Saturday, October 30, 2021

Troubleshooting a weird Nagios NRPE SSL/TLS error

We recently gained limited access to a customer data center in order to monitor to some machines that our software is running on.  For historical reasons, we use Nagios as our monitoring tool (yes, I know that it's 2021) and we use NRPE to monitor our Linux boxes (yes, I know that NRPE is deprecated in favor of NCPA).

We had to provide the customer with a list of source IP addresses and target ports (for example, 5666 for NRPE) as part of the process to get the VPN set up.  Foreshadowing: this will become relevant soon.

After getting NRPE installed on all of our machines, we noticed that Nagios was failing to connect to any of the them.  The NRPE logs all had the following errors:

Starting up daemon
Server listening on 0.0.0.0 port 5666.
Server listening on :: port 5666.
Warning: Daemon is configured to accept command arguments from clients!
Listening for connections on port 5666
Allowing connections from: 127.0.0.1,::1,[redacted]
Error: Network server getpeername() failure (107: Transport endpoint is not connected)
warning: can't get client address: Connection reset by peer
Error: (!log_opts) Could not complete SSL handshake with [redacted]: 5
warning: can't get client address: Connection reset by peer
Error: Network server getpeername() failure (107: Transport endpoint is not connected)
Error: Network server getpeername() failure (107: Transport endpoint is not connected)
warning: can't get client address: Connection reset by peer
Error: (!log_opts) Could not complete SSL handshake with [redacted]: 5
warning: can't get client address: Connection reset by peer
warning: can't get client address: Connection reset by peer

So, this is obviously an SSL/TLS problem.
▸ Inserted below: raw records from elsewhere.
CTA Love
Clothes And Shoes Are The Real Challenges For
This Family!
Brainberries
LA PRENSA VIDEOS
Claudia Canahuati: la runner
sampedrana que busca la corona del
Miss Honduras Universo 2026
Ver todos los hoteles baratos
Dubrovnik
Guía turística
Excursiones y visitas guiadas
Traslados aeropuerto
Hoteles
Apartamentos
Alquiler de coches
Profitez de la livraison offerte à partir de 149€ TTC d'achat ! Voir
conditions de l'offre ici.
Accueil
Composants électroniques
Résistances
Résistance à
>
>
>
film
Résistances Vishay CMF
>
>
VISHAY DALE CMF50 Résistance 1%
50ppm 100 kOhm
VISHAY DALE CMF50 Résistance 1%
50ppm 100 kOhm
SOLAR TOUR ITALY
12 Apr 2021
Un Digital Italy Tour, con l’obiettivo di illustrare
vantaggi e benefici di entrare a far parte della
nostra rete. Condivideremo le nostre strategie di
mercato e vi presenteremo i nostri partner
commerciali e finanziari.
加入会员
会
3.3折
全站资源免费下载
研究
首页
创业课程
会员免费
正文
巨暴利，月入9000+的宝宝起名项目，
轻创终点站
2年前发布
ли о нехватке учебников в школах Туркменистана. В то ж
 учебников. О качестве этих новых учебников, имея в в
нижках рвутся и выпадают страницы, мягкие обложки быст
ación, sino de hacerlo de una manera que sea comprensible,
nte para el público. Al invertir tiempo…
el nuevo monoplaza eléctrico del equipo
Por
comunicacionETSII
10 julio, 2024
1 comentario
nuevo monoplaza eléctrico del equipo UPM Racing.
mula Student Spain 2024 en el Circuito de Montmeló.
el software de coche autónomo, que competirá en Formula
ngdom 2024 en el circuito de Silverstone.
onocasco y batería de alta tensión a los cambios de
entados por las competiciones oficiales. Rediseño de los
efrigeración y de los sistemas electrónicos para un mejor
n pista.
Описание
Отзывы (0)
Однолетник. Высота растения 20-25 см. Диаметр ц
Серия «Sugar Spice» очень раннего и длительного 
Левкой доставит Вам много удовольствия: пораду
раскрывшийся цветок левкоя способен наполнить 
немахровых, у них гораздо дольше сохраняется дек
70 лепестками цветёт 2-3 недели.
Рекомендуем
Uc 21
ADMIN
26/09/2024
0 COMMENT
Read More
However, everyone on the Internet basically says that this is a problem with the NRPE client machine (the Nagios source address isn't listed in "allowed_hosts", it's not set up for SSL correctly, you didn't compile it right, etc.).

After fighting with this for hours, we finally figured out what was wrong.

A hint was the "getpeername() failure"; if you open up the NRPE source code, this runs immediately after the connection is established.  The only way that you could see this error ("Transport endpoint is not connected") is if the socket was closed between that initial connection and "getpeername".

Running "tcpdump" on both sides yielded the following findings:

On Nagios:

Nagios → NRPE machine: SYN
NRPE machine → Nagios: SYN, ACK
Nagios → NRPE machine: ACK
Nagios → NRPE machine: TLSv1 Client Hello
NRPE machine → Nagios: RST, ACK

On the NRPE machine to be monitored:

Nagios → NRPE machine: SYN
NRPE machine → Nagios: SYN, ACK
Nagios → NRPE machine: ACK
Nagios → NRPE machine: RST, ACK

Both machines agreed on the first 3 packets: the classic TCP handshake.  However, they differed on the subsequent packets.  Nagios sent a TLSv1 "Client Hello" packet and immediately had the connection closed by the NRPE machine.  However, the NRPE machine did not see the TLSv1 "Client Hello" at all; rather, it saw that Nagios immediately closed the connection.

This is indicative of some trickery being done by the customer's equipment (firewall, VPN, etc.).  From what I can tell, they're quietly stripping out any TLS packets and killing the connection if it finds any.  They probably have an incorrect port rule set up for port 5666, but anyway, that's the problem here: the network infrastructure is tearing out the TLS packets and closing the connection.